Let’s Back Track a Little Bit
Last year’s flu season was one for the history books. It was considered to be the worst flu epidemic in 40 years. Thousands of people died from the flu and even more had to be hospitalized. Therefore, many people are worried because of the effects last year’s flu season had on their families and friends. Thankfully, this flu season is supposed to be milder than last season.
A regular flu season lasts from fall until the end of winter. Sometimes a flu season ends in late May. Typically, the flu starts to effect more people in October and November. Then, the flu virus hits its peak between December and February. The intensity of a flu epidemic varies each season. Sometime the flu is intense and other times the flu is mild. Since last year’s flu season was powerful, this year’s should be milder. This isn’t always the case, but it’s a pattern. Since it’s only the beginning of the flu season, it’s too soon to be certain about specifics. If we know about the intensity of the flu season, then it’s too late to warn people.

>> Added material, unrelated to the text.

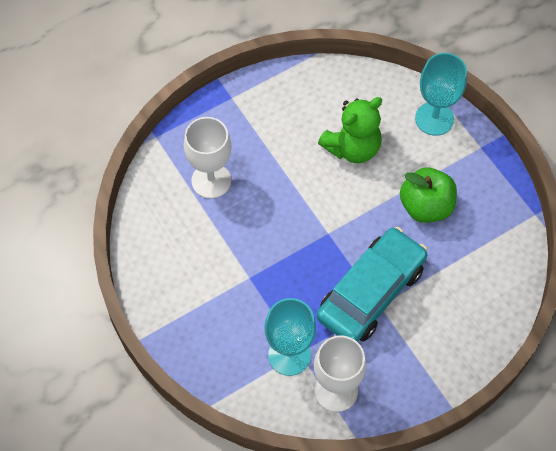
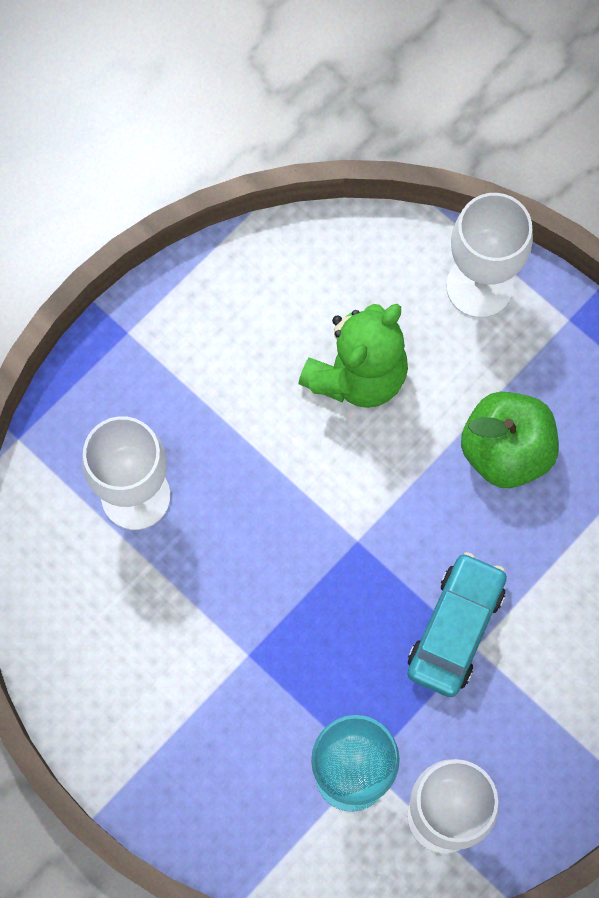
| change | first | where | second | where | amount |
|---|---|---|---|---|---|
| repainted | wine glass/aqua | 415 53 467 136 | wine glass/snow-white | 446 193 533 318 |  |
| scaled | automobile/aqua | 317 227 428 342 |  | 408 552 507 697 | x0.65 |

How You Can Tell If You Have the Flu
The common symptoms of the flu are a fever, coughing, a sore throat, and muscle aches. If this is the case, then some rest and liquids should help. More extreme symptoms are the inability to eat, dizziness, difficulty breathing, etc. If this is the case, then you should go to the hospital immediately. Like a cold, the flu is common. However, it can be more dangerous than a cold, especially if you have severe symptoms.
The number one way you can prevent yourself from getting the flu is a flu shot. You may be concerned because the flu shot didn’t help people last year. The flu vaccination from last season wasn’t a good match for the strand of flu. A vaccination has to match the strand of flu in order for it to be effective. This year’s vaccine has been updated to be a better match for the strands of flu that are expected. An interesting fact is that flu vaccinations cover 3 to 4 strands of the virus. Last year’s vaccination covered 3 strands. However, this year’s vaccine covers 4 strands. This increases the chances that the vaccine will match the strand of flu going around. Get your flu vaccination as soon as possible because it takes 2 weeks for your body to be ready to fight the flu.

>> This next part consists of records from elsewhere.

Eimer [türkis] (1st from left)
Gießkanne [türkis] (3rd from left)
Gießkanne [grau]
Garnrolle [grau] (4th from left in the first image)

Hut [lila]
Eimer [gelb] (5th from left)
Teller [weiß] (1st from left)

Other Ways to Stay Healthy
First, you should stay away from others who are sick and wash your hands frequently. Basically, do anything you can to avoid other people’s germs. Next, if you feel that you might be ill, then take a day off. Powering through a sickness isn’t worth other people getting sick. Lastly, stay informed about the flu. There are multiple websites that give you weekly reports about the flu and how strong it is.
Has It Hit the United States?
The simple answer is no. Some hospitals have seen patients that have the flu. However, there aren’t enough cases to say that there is a flu outbreak. Sadly, the first flu-caused death occurred this week in another country. In less developed countries, getting the flu is more dangerous than in developed countries. Regardless, stay alert and try and stay healthy. It’s early in the season and a lot can happen during a few months.
In conclusion, the flu has been around for a long time and there’s no way to destroy it. This flu season is expected to be milder than last year’s flu season. Also, this year’s vaccination is likely to be more effective than last year’s. The best thing you can do for yourself is to get a flu vaccination and stay informed. Overall, it’s best to prepare yourself. We can only beat the flu when we prevent the flu.